SLI - Service-layer Indicator - exact metrics choosen for measuring performance of the service. Example: latency on p99, req/s, errors/hr, CPU utilisation, memory utilisation.
SLO - Service-level Objectives - assigned SLI targets. SLOs are more granular metrics than SLA, SLOs can not be weaker than SLA. Example: latency on p99 should be less than 500ms, 0 errors per hour, CPU utilisation more than 30% and less than 75%
SLA - Service-layer Agreement - commitment for providing service of expected level of quality. Often legal-obiding.
In addition to service-level goals, it would be beneficial to define targets for recovery in case of disaster.
RTO - recovery time objective - maximum amount of time which can be taken to recovery service.
RPO - recovery point objective - maximum amount of data which can be lost during disaster.
Geographical placement
Remember abut geographical placement of the servers. Ther closer users to the servers - the better latency would be there. Also, some countries and provincies have strict data locality laws, which also should be taken into consideration.

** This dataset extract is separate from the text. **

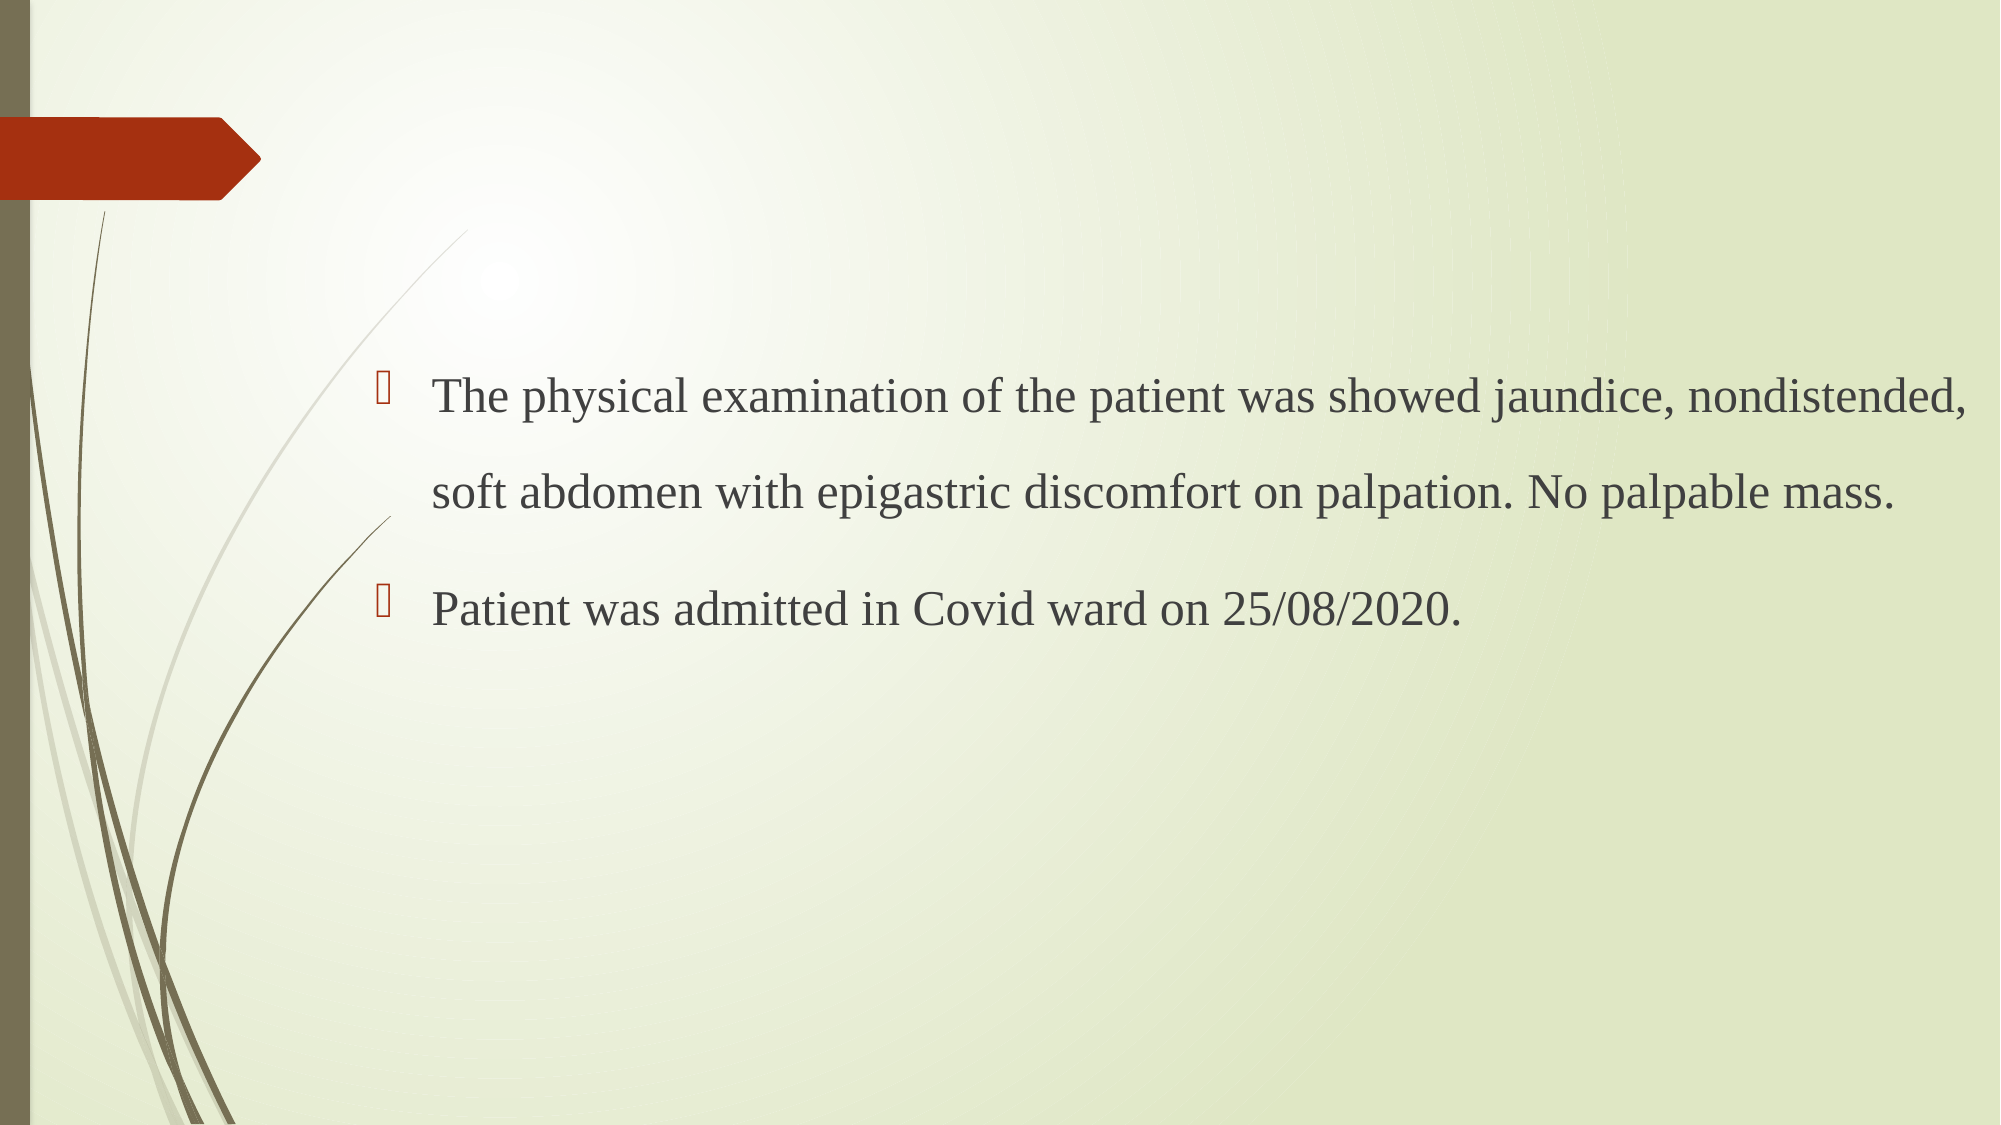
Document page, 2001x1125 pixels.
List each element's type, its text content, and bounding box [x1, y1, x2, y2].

list The physical examination of the patient was showed jaundice, nondistended, soft abdomen with epigastric discomfort on palpation. No palpable mass. Patient was admitted in Covid ward on 25/08/2020. [360, 319, 2000, 914]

Key parts of the architecture which geographical position can affect user experience:
- Host location
- Data caching (CDN) - AWS CloudFront, Cloudflare
- Data replication - within availability zone or between availability zones inside primary region, or between primary regions
- Load balancing - Route 53. Configure depending to metrics of the node, liveness, session stickiness and affinity.

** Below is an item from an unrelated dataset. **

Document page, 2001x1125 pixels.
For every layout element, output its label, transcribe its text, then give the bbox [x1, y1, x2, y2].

- Failover recovery scenarios - Components should automatically detect failed nodes and redirect traffic to healthy ones.
The Twelve-Factor App
- One versioned codebase used for many deployments - AWS has CodeCommit - repository for code and binary files.
- Dependencies - Explicitly declare and control dependencies. Again, AWS provides several tools for building images and distributing artifacts.

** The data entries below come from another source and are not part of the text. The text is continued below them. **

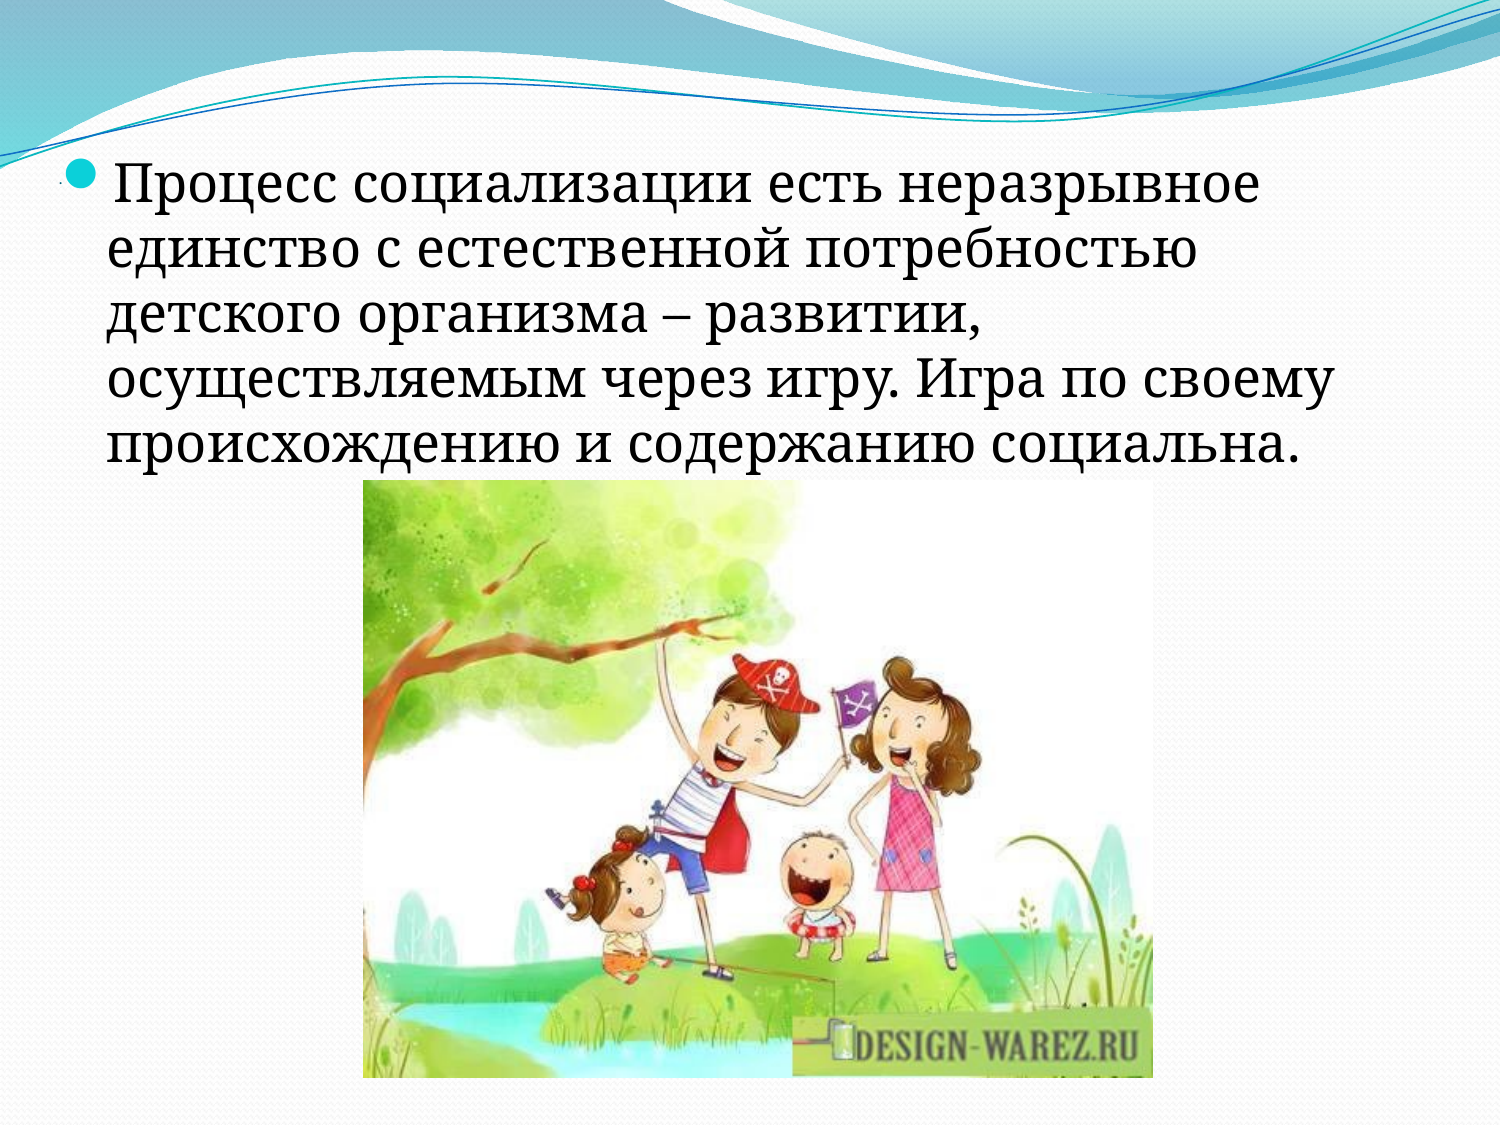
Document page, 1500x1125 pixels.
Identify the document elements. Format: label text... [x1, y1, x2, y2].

list Процесс социализации есть неразрывное единство с естественной потребностью детского организма – развитии, осуществляемым через игру. Игра по своему происхождению и содержанию социальна. [46, 140, 1397, 861]
picture [362, 480, 1153, 1079]
title . [58, 0, 1409, 188]
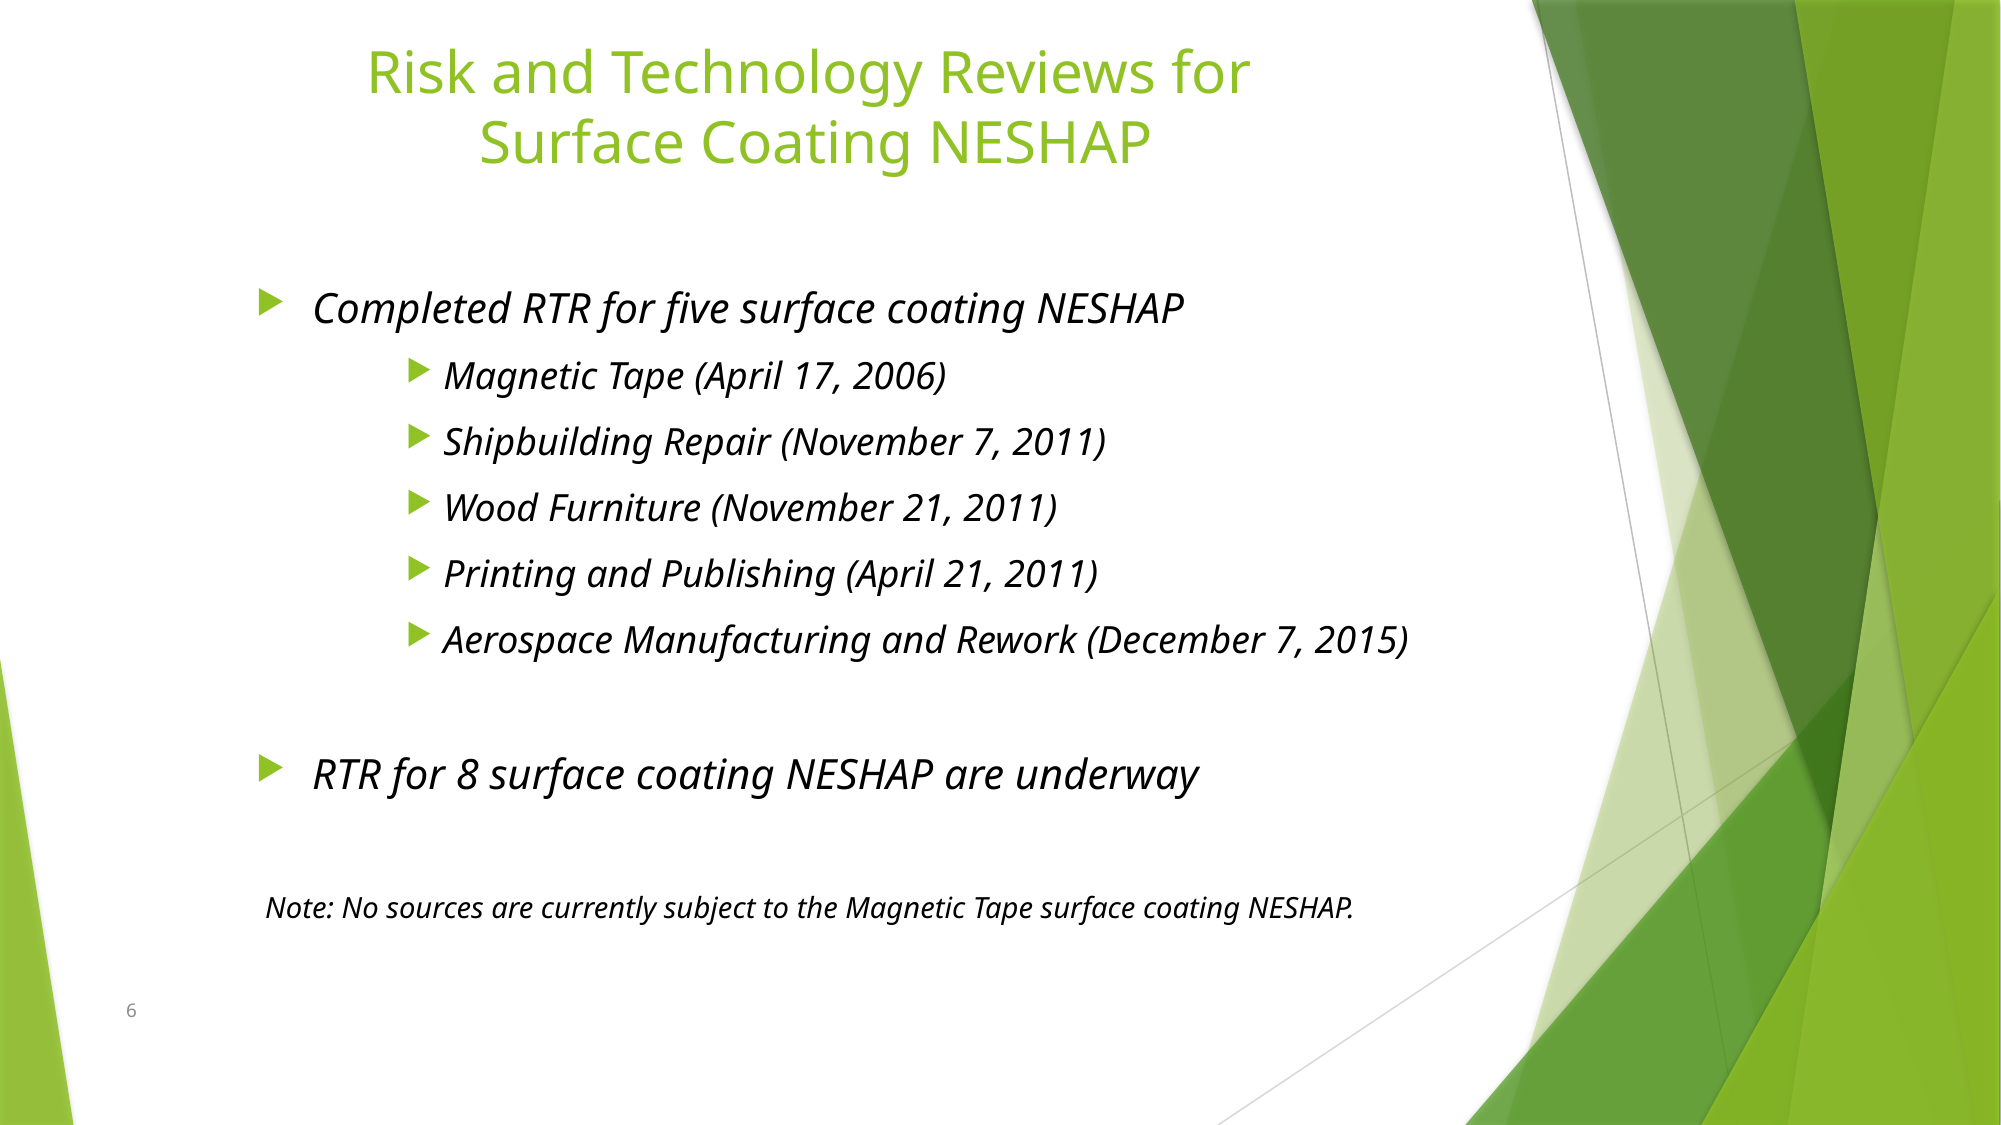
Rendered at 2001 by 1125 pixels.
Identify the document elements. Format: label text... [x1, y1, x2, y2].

footer 6 [111, 991, 1145, 1051]
list Completed RTR for five surface coating NESHAP Magnetic Tape (April 17, 2006) Shipbuilding Repair (November 7, 2011) Wood Furniture (November 21, 2011) Printing and Publishing (April 21, 2011) Aerospace Manufacturing and Rework (December 7, 2015) RTR for 8 surface coating NESHAP are underway Note: No sources are currently subject to the Magnetic Tape surface coating NESHAP. [240, 273, 1595, 1051]
title Risk and Technology Reviews for Surface Coating NESHAP [111, 28, 1522, 200]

- Configuration in environment - while code should stay the same, chages from ENV to ENV should be provided separately. AWS has such services helping with managin different aspects of configuration: Secrets Manager(credentials, API Keys, OAuth tokens), Certificate Manager (SSL/TLS, X.509), Key Management Systerm (for encryption keys), CloudHSM (single-tenant hardware security modules), Systems Manager Parameter Store (config storage like Consul).
- Treat Backing Services as Attached Resources - Resources, such as DB, S3, MQ should always be treated like remote, swappable resources.
- Separate Build and Run Stages - Build and Run should be separate stages with artifacts. AWS has several CI/CD tools to help buld pipeline: CodePipeline, CodeDeploy, CodeBuild.
- Execute App as Stateless Process
- Export Services via Port Binding
- Scale out via Process Model - use jobs utilising OS processes for scaling application. Share nothing between jobs. That will allow to easily scale application to separate nodes if needed.
- Maximize Robustness - applications should startup fast - that will improve scalability and maintainance. App shoud be able to shut down fast gracefully - all current jobs should get finished, if designed so. App should be able to handle sudden process kill - all jobs should be returned to queue, thus jobs should be transactual and reentrant. AWS can help here with: serverless functions as a jobs; SQS - queue for keeping the jobs.
- Keep All Environments Same - keep LOCAL, DEV, PREVIEW and PROD as similar as possible. Use same libraris, same databases.
- Treat Logs as Event Streams - don't bother with writing logs to filesystem. Logs should be emitted to STDOUT, handled by app environment and stored in appropriate storage like EKS, Hadoop, S3. In AWS take a look at CloudWatch.
- Ad-Hoc Tasks Should be Done Same Way As Production - sometimes there is a need for an administrative or ad-hoc tasks. Ideally, make such functional as part of application - awailable via admin endpoints or GUI. In worst case scenario, keep admin scripts in the same repository as main code, and deliver it with automated deployment.